Image source: Getty Images.

First, though, let’s delve a little farther into Cathie Wood’s strategy. As mentioned, this top investor looks for companies developing technologies today that could be transformational down the road.

For example, Ark Innovation’s biggest positions are in electric vehicle giant Tesla and cryptocurrency exchange Coinbase Global. These companies already generate major revenue but have much room to run, considering potential growth to come in their industries.

And when it comes to healthcare stocks, Wood goes for those that may revolutionize patients’ lives, from her top holding Twist Bioscience — a maker of DNA products — to Recursion Pharmaceuticals — a company that aims to “industrialize” drug discovery by leveraging hardware, software, and data. These and other healthcare companies, if they reach their goals, could deliver growth over time — and investors who got in on the story early may benefit the most.

Now, let’s meet the biotech stock that both Wood and Wall Street think can soar: gene-editing company CRISPR Therapeutics (NASDAQ: CRSP). This player proved the strength of its technology last year when it won approval for its blood disorders treatment, Casgevy. This was the world’s first-ever regulatory nod for a therapy based on CRISPR gene editing. This technique involves the cutting of DNA at a certain location to allow a natural repair process to take over.

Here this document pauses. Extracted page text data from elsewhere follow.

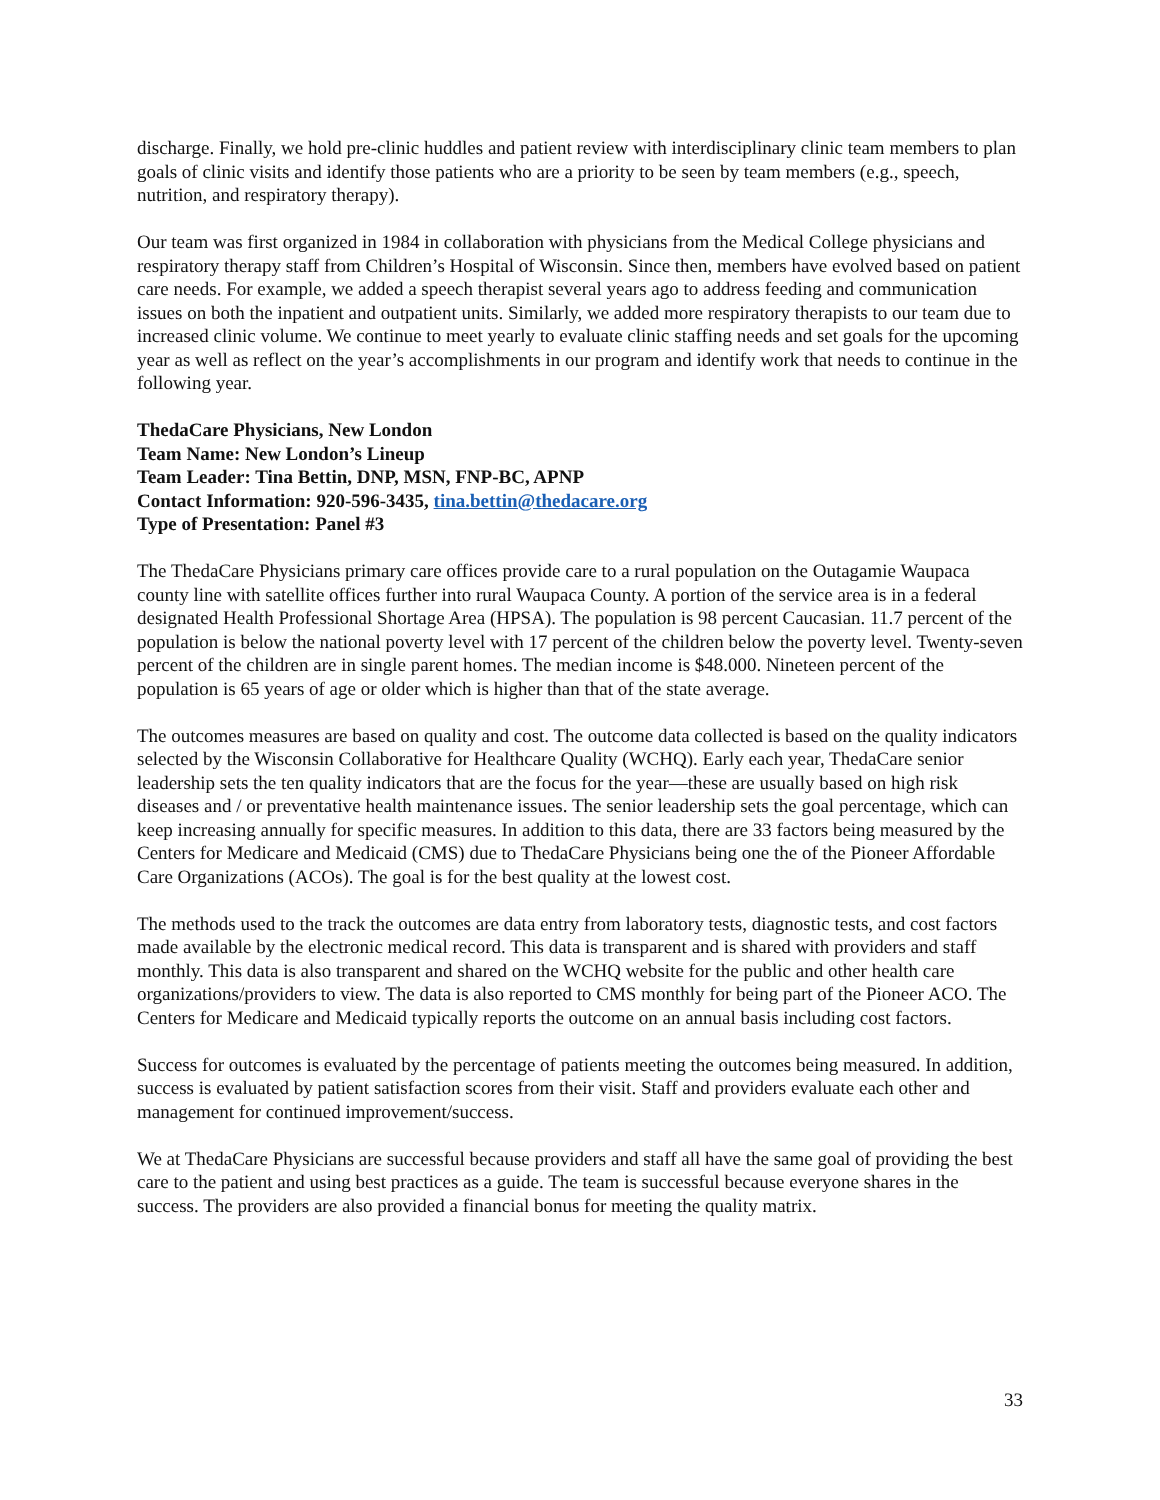discharge. Finally, we hold pre-clinic huddles and patient review with interdisciplinary clinic team members to plan goals of clinic visits and identify those patients who are a priority to be seen by team members (e.g., speech, nutrition, and respiratory therapy).
Our team was first organized in 1984 in collaboration with physicians from the Medical College physicians and respiratory therapy staff from Children’s Hospital of Wisconsin. Since then, members have evolved based on patient care needs. For example, we added a speech therapist several years ago to address feeding and communication issues on both the inpatient and outpatient units. Similarly, we added more respiratory therapists to our team due to increased clinic volume. We continue to meet yearly to evaluate clinic staffing needs and set goals for the upcoming year as well as reflect on the year’s accomplishments in our program and identify work that needs to continue in the following year.
ThedaCare Physicians, New London
Team Name: New London’s Lineup
Team Leader: Tina Bettin, DNP, MSN, FNP-BC, APNP
Contact Information: 920-596-3435, tina.bettin@thedacare.org
Type of Presentation: Panel #3
The ThedaCare Physicians primary care offices provide care to a rural population on the Outagamie Waupaca county line with satellite offices further into rural Waupaca County. A portion of the service area is in a federal designated Health Professional Shortage Area (HPSA). The population is 98 percent Caucasian. 11.7 percent of the population is below the national poverty level with 17 percent of the children below the poverty level. Twenty-seven percent of the children are in single parent homes. The median income is $48.000. Nineteen percent of the population is 65 years of age or older which is higher than that of the state average.
The outcomes measures are based on quality and cost. The outcome data collected is based on the quality indicators selected by the Wisconsin Collaborative for Healthcare Quality (WCHQ). Early each year, ThedaCare senior leadership sets the ten quality indicators that are the focus for the year—these are usually based on high risk diseases and / or preventative health maintenance issues. The senior leadership sets the goal percentage, which can keep increasing annually for specific measures. In addition to this data, there are 33 factors being measured by the Centers for Medicare and Medicaid (CMS) due to ThedaCare Physicians being one the of the Pioneer Affordable Care Organizations (ACOs). The goal is for the best quality at the lowest cost.
The methods used to the track the outcomes are data entry from laboratory tests, diagnostic tests, and cost factors made available by the electronic medical record. This data is transparent and is shared with providers and staff monthly. This data is also transparent and shared on the WCHQ website for the public and other health care organizations/providers to view. The data is also reported to CMS monthly for being part of the Pioneer ACO. The Centers for Medicare and Medicaid typically reports the outcome on an annual basis including cost factors.
Success for outcomes is evaluated by the percentage of patients meeting the outcomes being measured. In addition, success is evaluated by patient satisfaction scores from their visit. Staff and providers evaluate each other and management for continued improvement/success.
We at ThedaCare Physicians are successful because providers and staff all have the same goal of providing the best care to the patient and using best practices as a guide. The team is successful because everyone shares in the success. The providers are also provided a financial bonus for meeting the quality matrix.
33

CRISPR Therapeutics partnered with big biotech player Vertex Pharmaceuticals on Casgevy, and the companies started rolling out the therapy this year. So far, 45 treatment centers have been activated, and 40 patients have begun the treatment process. Rollout for this therapy to treat beta thalassemia and sickle cell disease is slower than the launch of a pill, for example, because treatment involves several steps — from collecting stem cells to receiving Casgevy — and the process takes months.